I can’t tell you how much this thrilled our hearts. Someone is using this tent – we believe – as an outdoor diwaniyya.
It’s a great day in Kuwait.
Demolish Tariq Rajab Museum?
I am horrified. Blogger Hanan reports that there are rumors that the Tariq Rajab Museum has received a warning to close or be demolished, that they have no permit to run a museum.
This family has two museums, two fine, fabulous museums, and admission to the public is free of charge. It is a bright spot in Kuwaiti Culture. (I thought there was a movement out there to encourage tourism? This is where I take my guests! This is where we tell tourists to go!)
I have no WASTA my friends. First, can you confirm that the museum has indeed been warned? Can you make this go away?
Enigmatic Sunset
Wooooo HOOOOOO! Enigma! She sends in a dramatic sunset! What do you think?
I am having so much fun with this Challenge! You guys have made my week. 🙂 It’s your last chance. Tomorrow is the end of the challenge – hit the sunset tonight!
BTW, have you seen the big huge full moon rising over the Gulf the last two nights? Grab your cameras! Run!
Q8 Geek Updates Submissions
Here’s the spirit! Q8Geek submitted some brand new photos trying to capture the Great Kuwait Sunset Challenge bragging rights:
I really love the way he has the Kuwait skyline in the background, and the way the foreground swoops! One tiny little flaw, and it’s just a personal thing . . . streetlights. AAARRGH!

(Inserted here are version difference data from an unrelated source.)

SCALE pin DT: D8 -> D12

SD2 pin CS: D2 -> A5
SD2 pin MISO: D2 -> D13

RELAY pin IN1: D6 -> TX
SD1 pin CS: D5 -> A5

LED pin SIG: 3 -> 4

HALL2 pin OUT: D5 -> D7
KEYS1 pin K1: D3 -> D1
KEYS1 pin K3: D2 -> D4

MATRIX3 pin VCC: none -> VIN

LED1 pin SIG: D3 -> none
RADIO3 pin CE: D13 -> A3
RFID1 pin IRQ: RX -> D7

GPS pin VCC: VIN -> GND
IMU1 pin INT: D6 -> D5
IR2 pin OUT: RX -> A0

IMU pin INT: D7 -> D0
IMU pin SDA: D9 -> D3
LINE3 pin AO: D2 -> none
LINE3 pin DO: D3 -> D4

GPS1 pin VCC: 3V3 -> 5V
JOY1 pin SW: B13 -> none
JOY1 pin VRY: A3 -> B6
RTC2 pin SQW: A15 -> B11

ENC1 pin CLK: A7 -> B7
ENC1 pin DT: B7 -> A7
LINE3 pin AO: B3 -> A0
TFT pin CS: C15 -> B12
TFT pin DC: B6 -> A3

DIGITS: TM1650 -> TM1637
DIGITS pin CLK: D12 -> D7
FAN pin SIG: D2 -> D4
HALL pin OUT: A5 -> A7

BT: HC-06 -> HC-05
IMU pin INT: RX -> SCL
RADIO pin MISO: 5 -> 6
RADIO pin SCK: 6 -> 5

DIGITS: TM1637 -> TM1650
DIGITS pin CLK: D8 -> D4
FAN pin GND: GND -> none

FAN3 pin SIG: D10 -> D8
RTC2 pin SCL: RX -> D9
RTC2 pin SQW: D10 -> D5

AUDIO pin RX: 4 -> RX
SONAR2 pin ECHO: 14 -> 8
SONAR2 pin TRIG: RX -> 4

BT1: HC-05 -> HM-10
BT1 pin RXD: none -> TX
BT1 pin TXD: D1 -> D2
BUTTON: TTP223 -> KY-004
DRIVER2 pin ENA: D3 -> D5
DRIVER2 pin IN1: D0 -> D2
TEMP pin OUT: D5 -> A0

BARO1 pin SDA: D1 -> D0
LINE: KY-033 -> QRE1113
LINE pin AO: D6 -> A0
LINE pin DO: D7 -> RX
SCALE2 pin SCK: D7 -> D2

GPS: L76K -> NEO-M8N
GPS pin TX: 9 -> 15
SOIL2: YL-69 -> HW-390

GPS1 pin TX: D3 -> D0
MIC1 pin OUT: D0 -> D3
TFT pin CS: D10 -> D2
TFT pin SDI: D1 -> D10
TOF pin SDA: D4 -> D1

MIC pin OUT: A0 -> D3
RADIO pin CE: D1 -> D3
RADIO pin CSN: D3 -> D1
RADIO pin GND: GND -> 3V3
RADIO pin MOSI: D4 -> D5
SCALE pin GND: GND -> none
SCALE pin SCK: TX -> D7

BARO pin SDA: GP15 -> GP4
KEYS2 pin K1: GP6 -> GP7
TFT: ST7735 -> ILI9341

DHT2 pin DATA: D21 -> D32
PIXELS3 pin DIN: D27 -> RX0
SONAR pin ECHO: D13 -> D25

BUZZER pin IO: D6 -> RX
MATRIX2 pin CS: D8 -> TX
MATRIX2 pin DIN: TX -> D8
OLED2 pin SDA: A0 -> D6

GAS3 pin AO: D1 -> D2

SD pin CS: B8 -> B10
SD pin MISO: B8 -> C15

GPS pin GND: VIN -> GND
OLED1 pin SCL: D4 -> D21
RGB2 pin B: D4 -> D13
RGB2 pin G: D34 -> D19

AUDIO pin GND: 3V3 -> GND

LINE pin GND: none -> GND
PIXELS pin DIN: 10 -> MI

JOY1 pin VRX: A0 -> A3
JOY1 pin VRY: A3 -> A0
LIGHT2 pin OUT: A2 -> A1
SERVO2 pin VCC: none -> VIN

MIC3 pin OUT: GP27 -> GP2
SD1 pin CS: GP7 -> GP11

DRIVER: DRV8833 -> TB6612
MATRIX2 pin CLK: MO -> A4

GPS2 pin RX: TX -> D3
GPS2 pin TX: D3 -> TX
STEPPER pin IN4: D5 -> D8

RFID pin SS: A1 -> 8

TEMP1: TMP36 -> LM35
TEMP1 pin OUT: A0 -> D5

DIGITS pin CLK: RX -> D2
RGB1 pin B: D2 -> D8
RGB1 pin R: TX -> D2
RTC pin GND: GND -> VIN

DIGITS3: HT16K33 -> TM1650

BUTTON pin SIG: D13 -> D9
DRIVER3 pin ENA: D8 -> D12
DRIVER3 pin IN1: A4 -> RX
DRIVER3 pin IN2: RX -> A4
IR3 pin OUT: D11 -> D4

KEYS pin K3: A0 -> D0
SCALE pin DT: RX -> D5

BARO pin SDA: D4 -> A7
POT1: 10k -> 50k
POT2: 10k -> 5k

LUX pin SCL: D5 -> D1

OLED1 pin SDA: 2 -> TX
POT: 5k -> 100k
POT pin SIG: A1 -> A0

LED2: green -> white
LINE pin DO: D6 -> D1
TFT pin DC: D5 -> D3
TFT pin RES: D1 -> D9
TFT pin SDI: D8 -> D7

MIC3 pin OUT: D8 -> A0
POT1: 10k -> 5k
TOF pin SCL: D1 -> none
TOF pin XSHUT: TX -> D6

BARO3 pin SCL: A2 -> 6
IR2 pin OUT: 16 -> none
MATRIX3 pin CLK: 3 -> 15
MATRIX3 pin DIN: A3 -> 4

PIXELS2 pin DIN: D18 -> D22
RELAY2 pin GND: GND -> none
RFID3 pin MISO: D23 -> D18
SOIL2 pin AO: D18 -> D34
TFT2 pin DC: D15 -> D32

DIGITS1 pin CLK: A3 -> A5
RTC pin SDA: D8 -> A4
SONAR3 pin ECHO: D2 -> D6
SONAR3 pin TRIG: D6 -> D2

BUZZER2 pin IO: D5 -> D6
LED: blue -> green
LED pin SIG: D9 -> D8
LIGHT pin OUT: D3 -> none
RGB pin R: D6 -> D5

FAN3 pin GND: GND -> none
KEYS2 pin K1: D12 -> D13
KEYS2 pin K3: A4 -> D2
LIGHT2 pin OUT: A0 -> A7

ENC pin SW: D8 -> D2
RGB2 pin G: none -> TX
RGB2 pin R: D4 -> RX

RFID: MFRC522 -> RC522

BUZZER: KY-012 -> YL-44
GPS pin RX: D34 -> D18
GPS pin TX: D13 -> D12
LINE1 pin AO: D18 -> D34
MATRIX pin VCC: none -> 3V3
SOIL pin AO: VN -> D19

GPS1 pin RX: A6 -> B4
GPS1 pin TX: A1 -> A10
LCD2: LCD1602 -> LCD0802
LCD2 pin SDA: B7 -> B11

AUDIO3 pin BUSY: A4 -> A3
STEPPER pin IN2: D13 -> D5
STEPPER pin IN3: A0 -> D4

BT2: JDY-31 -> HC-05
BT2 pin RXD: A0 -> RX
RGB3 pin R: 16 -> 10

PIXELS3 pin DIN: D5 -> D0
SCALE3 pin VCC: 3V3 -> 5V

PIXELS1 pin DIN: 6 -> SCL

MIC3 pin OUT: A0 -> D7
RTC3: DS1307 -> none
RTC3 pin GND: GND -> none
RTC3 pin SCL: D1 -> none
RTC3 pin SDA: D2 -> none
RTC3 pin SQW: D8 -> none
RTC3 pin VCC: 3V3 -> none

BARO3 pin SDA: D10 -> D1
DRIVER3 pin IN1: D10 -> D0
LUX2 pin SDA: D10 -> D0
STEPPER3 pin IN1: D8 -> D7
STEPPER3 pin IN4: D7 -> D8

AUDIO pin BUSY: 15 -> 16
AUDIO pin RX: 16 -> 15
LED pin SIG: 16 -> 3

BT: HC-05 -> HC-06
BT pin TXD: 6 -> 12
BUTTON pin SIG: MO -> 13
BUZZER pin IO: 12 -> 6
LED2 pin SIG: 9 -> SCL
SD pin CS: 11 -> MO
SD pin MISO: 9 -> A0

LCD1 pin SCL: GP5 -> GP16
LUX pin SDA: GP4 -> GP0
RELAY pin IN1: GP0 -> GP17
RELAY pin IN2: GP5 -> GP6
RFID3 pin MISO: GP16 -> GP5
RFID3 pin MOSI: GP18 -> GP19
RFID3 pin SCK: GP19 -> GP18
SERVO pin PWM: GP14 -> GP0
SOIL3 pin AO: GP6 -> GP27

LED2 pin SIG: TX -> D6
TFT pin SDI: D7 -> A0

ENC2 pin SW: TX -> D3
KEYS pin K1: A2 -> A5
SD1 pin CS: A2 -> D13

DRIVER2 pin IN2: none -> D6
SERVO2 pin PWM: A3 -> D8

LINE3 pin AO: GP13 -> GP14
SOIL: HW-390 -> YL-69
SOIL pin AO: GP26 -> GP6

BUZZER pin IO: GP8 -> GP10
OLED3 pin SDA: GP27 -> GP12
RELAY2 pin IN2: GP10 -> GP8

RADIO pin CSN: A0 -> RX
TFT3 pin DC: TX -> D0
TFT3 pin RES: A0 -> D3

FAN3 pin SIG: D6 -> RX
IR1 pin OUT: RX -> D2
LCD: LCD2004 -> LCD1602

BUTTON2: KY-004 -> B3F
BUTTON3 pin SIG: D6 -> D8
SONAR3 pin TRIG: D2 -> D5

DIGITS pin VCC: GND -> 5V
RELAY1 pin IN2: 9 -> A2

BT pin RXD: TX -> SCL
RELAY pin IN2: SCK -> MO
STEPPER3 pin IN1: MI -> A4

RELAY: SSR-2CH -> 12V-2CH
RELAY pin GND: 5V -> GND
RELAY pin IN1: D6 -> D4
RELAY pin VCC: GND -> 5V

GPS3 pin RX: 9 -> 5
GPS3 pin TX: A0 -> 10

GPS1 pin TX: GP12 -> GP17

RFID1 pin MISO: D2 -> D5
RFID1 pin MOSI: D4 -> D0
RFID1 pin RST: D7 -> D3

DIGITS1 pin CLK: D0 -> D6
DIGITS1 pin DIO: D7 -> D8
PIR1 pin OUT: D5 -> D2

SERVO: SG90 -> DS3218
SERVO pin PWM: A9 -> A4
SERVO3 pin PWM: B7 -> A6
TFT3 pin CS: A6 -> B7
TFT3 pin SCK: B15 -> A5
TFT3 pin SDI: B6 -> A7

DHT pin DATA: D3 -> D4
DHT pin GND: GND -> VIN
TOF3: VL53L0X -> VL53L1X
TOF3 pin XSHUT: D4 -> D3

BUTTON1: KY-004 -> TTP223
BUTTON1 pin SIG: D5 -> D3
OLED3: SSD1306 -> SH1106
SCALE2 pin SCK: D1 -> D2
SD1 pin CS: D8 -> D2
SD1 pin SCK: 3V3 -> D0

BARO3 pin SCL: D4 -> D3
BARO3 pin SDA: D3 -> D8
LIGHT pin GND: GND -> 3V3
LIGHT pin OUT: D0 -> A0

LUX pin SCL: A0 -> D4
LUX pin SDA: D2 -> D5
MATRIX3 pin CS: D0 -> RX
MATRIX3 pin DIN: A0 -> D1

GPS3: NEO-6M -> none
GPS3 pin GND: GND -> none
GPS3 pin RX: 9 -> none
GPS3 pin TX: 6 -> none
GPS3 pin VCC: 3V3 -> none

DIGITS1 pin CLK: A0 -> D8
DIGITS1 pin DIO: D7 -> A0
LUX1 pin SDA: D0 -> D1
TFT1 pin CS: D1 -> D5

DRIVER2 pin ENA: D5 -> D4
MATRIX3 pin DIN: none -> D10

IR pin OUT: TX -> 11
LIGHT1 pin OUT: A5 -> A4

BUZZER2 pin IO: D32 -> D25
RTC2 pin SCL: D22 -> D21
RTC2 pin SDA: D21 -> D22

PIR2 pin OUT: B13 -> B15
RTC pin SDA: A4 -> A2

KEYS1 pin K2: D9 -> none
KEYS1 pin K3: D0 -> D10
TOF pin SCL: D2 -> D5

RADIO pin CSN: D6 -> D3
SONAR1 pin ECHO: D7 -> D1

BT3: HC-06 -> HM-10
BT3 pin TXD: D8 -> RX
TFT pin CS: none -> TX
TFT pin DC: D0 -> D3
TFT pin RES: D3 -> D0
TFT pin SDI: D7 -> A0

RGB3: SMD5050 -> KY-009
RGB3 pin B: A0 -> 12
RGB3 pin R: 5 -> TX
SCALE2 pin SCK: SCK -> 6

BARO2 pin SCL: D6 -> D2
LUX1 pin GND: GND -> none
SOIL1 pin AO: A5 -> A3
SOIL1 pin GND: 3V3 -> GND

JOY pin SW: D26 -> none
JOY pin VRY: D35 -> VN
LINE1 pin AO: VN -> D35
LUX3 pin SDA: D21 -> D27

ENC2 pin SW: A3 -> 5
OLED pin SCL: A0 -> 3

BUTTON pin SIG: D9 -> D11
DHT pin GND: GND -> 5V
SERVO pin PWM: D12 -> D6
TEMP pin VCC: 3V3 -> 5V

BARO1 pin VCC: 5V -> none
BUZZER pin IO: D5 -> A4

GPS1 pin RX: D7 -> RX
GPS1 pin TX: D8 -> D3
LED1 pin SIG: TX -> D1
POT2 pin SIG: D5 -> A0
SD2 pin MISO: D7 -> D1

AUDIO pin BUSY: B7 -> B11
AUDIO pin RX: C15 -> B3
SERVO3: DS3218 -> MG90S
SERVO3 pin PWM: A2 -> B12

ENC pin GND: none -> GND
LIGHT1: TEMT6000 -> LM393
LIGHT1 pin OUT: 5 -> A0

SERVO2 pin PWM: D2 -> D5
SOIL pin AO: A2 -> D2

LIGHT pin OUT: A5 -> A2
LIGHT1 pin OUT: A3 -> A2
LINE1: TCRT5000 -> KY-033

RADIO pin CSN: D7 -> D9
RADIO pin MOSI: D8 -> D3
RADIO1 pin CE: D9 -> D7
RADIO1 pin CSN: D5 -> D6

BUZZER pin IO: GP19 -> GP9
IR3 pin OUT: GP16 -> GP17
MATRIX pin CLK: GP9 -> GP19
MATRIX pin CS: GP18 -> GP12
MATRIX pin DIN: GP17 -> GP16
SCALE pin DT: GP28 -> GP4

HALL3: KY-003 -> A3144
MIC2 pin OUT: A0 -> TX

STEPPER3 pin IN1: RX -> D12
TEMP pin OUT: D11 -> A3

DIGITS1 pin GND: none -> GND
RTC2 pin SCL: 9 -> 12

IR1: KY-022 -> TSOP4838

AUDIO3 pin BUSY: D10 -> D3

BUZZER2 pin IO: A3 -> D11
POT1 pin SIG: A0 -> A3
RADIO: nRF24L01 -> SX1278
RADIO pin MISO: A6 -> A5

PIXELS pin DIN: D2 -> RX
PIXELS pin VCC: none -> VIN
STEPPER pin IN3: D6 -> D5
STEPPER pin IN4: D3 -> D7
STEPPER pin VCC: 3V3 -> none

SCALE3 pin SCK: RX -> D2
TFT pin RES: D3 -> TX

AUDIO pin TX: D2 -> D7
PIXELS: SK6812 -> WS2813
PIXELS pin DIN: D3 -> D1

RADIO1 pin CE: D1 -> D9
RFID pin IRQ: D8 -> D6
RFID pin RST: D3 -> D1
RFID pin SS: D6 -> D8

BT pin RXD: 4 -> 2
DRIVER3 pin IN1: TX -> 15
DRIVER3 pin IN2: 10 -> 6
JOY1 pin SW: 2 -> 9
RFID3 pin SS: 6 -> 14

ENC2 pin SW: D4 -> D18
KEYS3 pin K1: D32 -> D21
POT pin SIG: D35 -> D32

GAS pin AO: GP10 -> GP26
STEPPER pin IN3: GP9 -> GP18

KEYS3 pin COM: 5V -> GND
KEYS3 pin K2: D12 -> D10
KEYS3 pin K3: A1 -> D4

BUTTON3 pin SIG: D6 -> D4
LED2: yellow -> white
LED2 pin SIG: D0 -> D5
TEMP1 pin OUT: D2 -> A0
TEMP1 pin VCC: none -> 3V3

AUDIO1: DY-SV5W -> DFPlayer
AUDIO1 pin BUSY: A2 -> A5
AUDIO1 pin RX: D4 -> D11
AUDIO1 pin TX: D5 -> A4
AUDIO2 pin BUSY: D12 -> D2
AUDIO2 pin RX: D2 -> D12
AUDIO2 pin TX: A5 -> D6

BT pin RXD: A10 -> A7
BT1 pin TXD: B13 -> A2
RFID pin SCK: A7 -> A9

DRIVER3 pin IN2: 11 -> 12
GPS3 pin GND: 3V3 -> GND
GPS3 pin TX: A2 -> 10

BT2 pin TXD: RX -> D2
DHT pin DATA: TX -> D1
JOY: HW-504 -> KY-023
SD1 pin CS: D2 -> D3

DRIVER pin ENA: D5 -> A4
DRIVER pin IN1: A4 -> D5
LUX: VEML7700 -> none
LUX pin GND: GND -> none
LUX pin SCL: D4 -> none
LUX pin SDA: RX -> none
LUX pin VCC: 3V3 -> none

You Be the Judge – Hilaliya
My good friend Amer bashfully submitted some sunset shots, saying that they aren’t as good as some he had already seen posted. I wasn’t expecting much. When I opened them, I gasped!
Look at those clouds! How often do you see cloud action like that at sunset in Kuwait? Most of the sunset photos I see are the sun going down in a thick haze – sometimes a yellow haze, sometimes a ferocious red haze – but these! Well, you be the judge:
Aren’t they fabulous? Wooo Hoooo, Hilaliya!